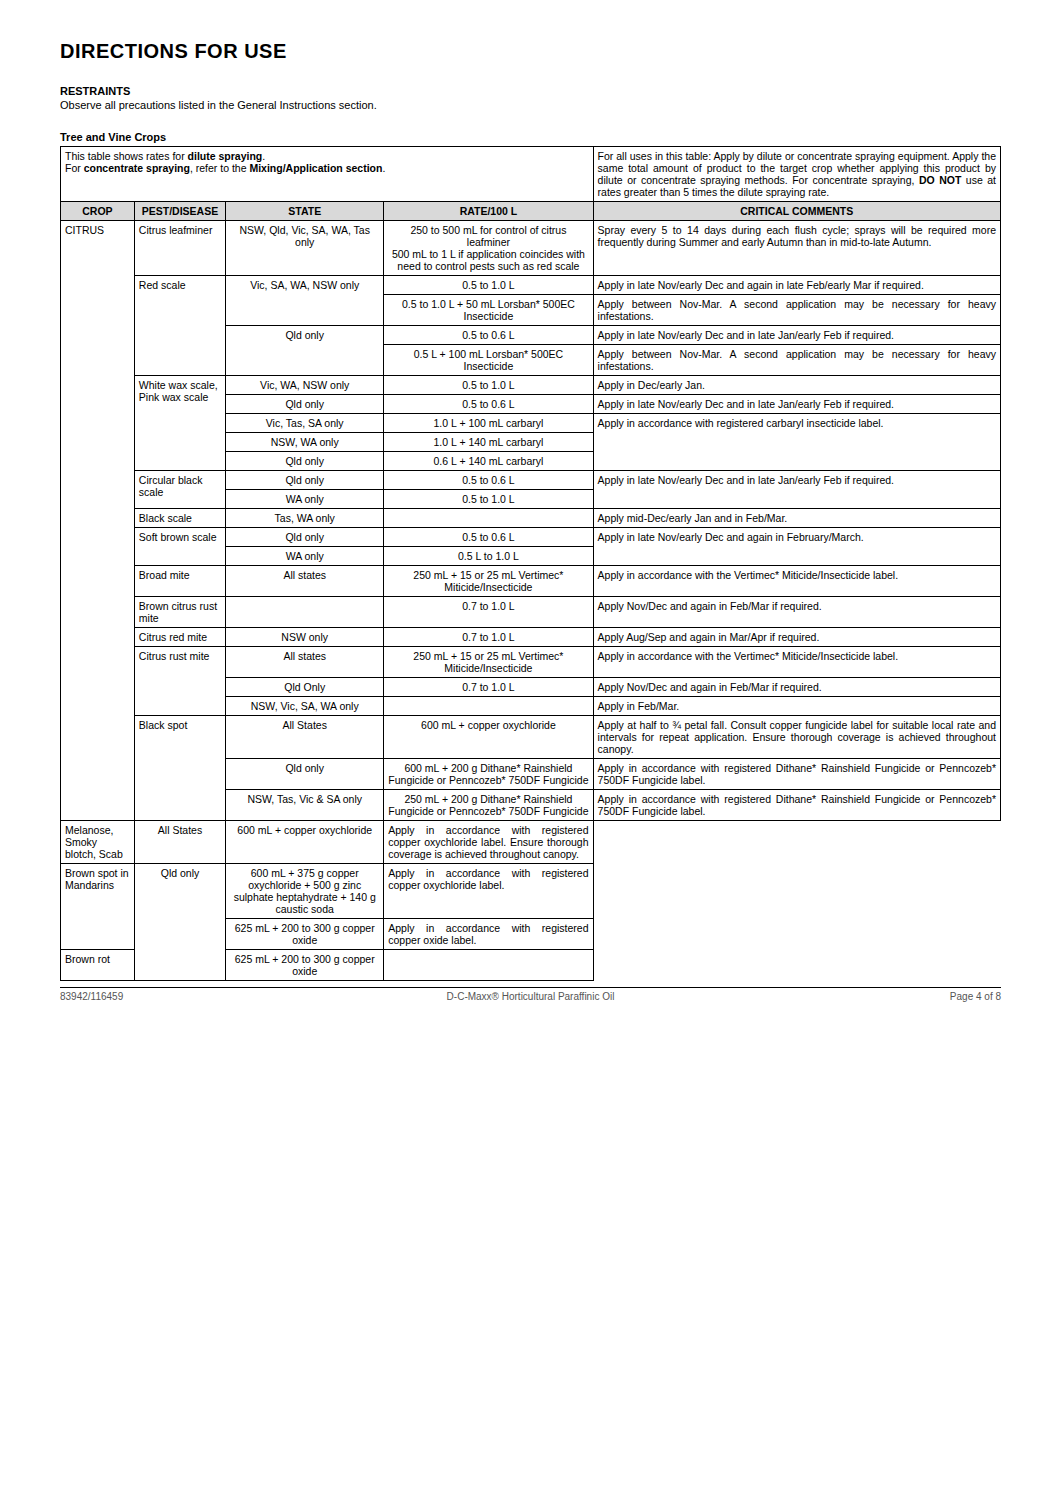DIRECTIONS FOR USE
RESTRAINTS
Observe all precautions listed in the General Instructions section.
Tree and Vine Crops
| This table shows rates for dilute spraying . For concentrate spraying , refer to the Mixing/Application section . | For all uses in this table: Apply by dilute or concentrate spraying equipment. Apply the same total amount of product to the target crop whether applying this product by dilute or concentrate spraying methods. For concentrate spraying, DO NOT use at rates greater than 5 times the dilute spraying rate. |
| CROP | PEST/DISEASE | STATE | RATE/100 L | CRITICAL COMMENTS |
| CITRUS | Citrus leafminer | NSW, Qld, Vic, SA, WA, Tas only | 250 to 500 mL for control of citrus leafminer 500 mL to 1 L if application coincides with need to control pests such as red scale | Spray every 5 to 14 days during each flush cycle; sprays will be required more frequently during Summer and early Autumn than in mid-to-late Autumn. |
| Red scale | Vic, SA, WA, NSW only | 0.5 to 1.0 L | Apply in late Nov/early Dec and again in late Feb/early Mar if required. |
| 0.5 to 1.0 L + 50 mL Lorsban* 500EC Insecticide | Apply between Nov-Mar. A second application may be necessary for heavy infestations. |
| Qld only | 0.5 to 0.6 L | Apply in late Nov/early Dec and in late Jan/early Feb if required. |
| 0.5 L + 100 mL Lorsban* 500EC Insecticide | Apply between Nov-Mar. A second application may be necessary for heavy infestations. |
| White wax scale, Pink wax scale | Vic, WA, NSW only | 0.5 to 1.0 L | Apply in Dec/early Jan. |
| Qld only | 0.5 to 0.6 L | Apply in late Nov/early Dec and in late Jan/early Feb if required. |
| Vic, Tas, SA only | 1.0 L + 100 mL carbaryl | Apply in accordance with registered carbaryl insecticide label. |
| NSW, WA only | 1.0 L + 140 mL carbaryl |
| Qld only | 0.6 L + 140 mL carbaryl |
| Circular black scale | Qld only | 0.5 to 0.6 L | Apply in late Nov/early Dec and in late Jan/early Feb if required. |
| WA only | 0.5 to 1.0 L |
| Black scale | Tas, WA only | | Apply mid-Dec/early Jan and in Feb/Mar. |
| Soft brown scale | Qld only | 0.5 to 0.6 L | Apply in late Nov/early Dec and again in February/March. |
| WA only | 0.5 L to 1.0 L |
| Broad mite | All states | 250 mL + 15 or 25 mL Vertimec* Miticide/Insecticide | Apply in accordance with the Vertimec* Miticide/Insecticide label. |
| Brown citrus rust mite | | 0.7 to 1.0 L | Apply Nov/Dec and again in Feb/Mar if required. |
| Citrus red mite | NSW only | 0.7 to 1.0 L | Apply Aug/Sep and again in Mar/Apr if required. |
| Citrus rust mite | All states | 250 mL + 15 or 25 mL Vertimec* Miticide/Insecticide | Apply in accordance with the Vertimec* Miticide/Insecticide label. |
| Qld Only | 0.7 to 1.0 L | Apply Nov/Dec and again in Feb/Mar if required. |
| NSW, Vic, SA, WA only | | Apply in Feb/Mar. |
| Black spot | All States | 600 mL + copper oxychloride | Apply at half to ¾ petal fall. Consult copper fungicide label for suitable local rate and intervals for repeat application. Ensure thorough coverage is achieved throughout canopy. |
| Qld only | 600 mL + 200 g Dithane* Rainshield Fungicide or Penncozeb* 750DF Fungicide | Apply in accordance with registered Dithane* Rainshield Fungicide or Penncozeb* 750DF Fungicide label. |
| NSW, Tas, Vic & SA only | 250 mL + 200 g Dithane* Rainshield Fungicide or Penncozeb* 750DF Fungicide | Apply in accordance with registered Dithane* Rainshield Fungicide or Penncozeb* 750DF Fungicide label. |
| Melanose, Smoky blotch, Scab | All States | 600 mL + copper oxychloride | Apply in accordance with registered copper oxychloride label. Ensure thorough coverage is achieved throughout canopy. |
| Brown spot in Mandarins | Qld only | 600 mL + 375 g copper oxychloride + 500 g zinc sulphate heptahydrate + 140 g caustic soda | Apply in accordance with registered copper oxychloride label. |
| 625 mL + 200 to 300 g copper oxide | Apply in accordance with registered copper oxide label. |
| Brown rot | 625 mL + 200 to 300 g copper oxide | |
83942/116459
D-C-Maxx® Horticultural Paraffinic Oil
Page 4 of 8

==============================

Look through the data above and return exactly the lines from the one that contains "and in Feb/Mar. |" to the one that contains "L to 1.0 L |", inclusive, with nothing else.

Solution to this exercise:
| Black scale | Tas, WA only | | Apply mid-Dec/early Jan and in Feb/Mar. |
| Soft brown scale | Qld only | 0.5 to 0.6 L | Apply in late Nov/early Dec and again in February/March. |
| WA only | 0.5 L to 1.0 L |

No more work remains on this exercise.